Il Giudice di secondo grado non è obbligato a disporre la mediazione.
L’attrice conveniva in giudizio innanzi al Tribunale di Torino la figlia dei suoi debitori, chiedendo di accertare che la stessa aveva accettato tacitamente l’eredità dei genitori, al fine di poter avviare nei suoi confronti l’esecuzione immobiliare su un bene di proprietà dei debitori originari.
Il Tribunale accoglieva la domanda di accertamento e l’attrice proponeva ricorso per cassazione sulla scorta di undici motivi.
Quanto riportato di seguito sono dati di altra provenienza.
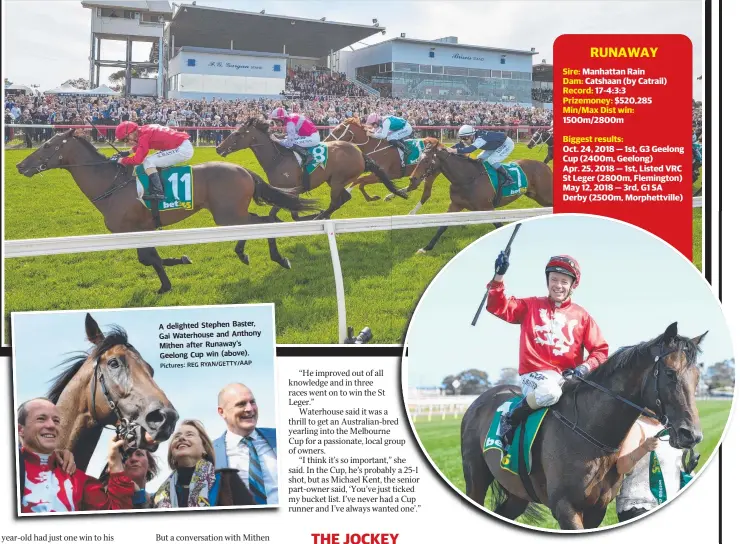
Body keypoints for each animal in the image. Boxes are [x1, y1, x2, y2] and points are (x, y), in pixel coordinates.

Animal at [13, 129, 316, 294]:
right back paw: (244, 253)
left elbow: (149, 259)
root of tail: (243, 169)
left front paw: (174, 270)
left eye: (48, 145)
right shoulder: (141, 230)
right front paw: (171, 275)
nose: (20, 166)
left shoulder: (134, 229)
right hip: (231, 215)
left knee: (265, 221)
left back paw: (277, 258)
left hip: (227, 215)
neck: (111, 183)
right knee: (257, 224)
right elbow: (150, 259)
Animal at [214, 117, 410, 219]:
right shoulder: (285, 192)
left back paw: (320, 215)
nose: (218, 148)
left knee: (335, 202)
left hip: (338, 180)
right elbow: (287, 214)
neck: (277, 159)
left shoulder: (291, 191)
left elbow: (280, 213)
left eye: (237, 134)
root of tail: (360, 153)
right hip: (334, 181)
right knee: (344, 198)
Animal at [408, 138, 552, 253]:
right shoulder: (455, 205)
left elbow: (499, 225)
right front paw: (426, 248)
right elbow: (442, 227)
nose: (412, 178)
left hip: (545, 196)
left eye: (427, 160)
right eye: (419, 159)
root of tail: (545, 165)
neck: (467, 178)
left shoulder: (487, 208)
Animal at [460, 324, 708, 532]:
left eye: (697, 377)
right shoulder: (565, 507)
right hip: (476, 478)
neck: (591, 433)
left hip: (516, 492)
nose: (692, 435)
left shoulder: (597, 509)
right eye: (670, 373)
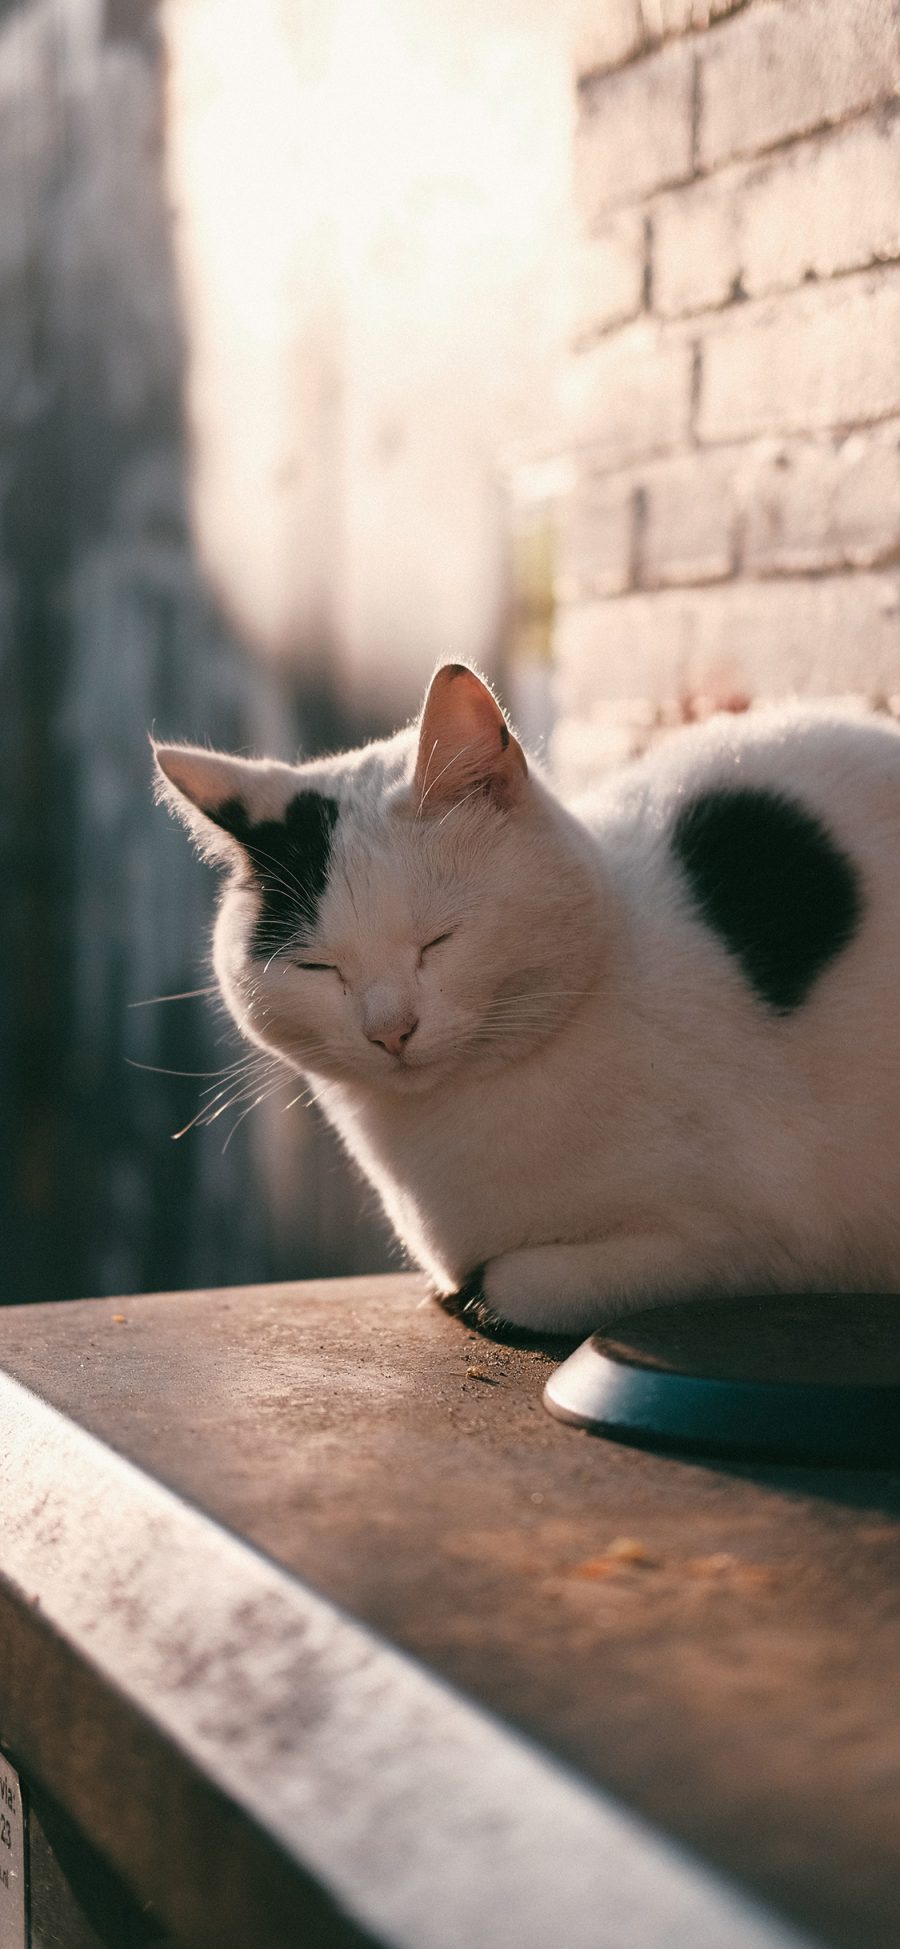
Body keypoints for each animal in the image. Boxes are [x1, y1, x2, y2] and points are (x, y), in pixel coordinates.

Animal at [154, 662, 900, 1333]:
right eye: (318, 966)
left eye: (439, 941)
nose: (390, 1030)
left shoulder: (763, 1240)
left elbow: (526, 1282)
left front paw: (478, 1296)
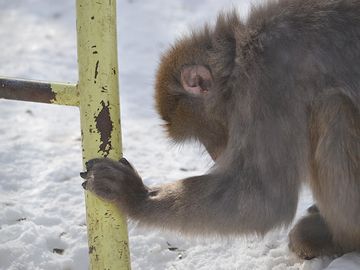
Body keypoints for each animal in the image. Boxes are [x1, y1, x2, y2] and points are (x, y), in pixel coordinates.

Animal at [80, 0, 358, 262]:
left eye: (201, 132)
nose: (214, 153)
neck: (239, 58)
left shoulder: (266, 88)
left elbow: (265, 200)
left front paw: (135, 196)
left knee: (332, 107)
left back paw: (340, 240)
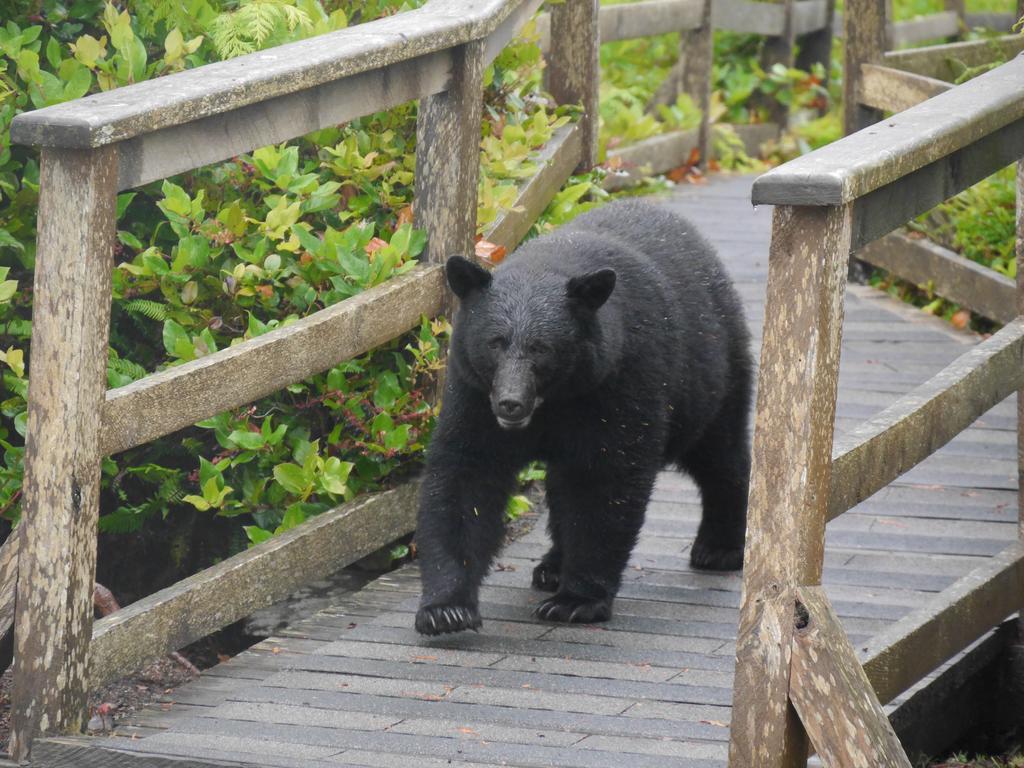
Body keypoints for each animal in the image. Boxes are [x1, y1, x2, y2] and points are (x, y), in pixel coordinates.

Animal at [413, 198, 753, 638]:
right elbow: (465, 476)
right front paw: (446, 609)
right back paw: (552, 567)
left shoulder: (619, 381)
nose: (510, 404)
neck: (555, 401)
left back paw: (721, 546)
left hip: (711, 373)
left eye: (541, 348)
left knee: (721, 454)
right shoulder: (473, 391)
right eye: (495, 343)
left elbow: (604, 482)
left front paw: (576, 601)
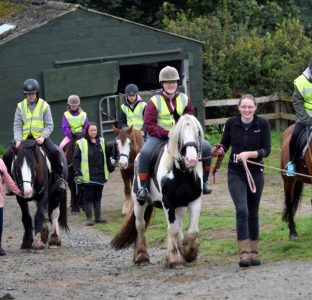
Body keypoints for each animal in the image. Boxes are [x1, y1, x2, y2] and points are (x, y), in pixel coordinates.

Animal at [111, 115, 204, 268]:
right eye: (179, 135)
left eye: (198, 133)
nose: (191, 160)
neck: (181, 174)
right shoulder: (168, 203)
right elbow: (172, 230)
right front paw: (174, 258)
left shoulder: (194, 200)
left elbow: (192, 231)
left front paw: (188, 252)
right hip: (139, 202)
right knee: (140, 226)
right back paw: (141, 256)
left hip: (180, 206)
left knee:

Tra gli altri, parte ricorrente eccepiva la violazione e/o falsa applicazione dell’art. 474 c.c., dell’art. 5 L. Mediazione e dell’art. 91-92 c.p.c., per non essere stato esperito il tentativo di mediazione, seppure si vertesse in materia successoria.
La Suprema Corte ha ritenuto il motivo infondato.
Infatti, in tema di mediazione obbligatoria ex art. 5, comma 1-bis, del D.Lgs. n. 28 del 2010, “il preventivo esperimento del procedimento di mediazione è condizione di procedibilità della domanda, ma l’improcedibilità deve essere eccepita dal convenuto, a pena di decadenza, o rilevata d’ufficio dal giudice, non oltre la prima udienza; ove ciò non avvenga, il giudice d’appello può disporre la mediazione, ma non vi è obbligato, neanche nelle materie indicate dallo stesso art. 5, comma 1-bis, atteso che in grado d’appello l’esperimento della mediazione costituisce condizione di
procedibilità della domanda solo quando è disposta discrezionalmente dal giudice, ai sensi dell’art. 5, comma 2 (Sez. 3, n. 4843 del 19 febbraio 2019)”.
Dunque, se nell’ambito del giudizio di primo grado non viene tempestivamente eccepito il mancato esperimento del tentativo di mediazione, successivamente il Giudice d’appello non è tenuto a dare termine per introdurre il procedimento di conciliazione, pur avendone la possibilità.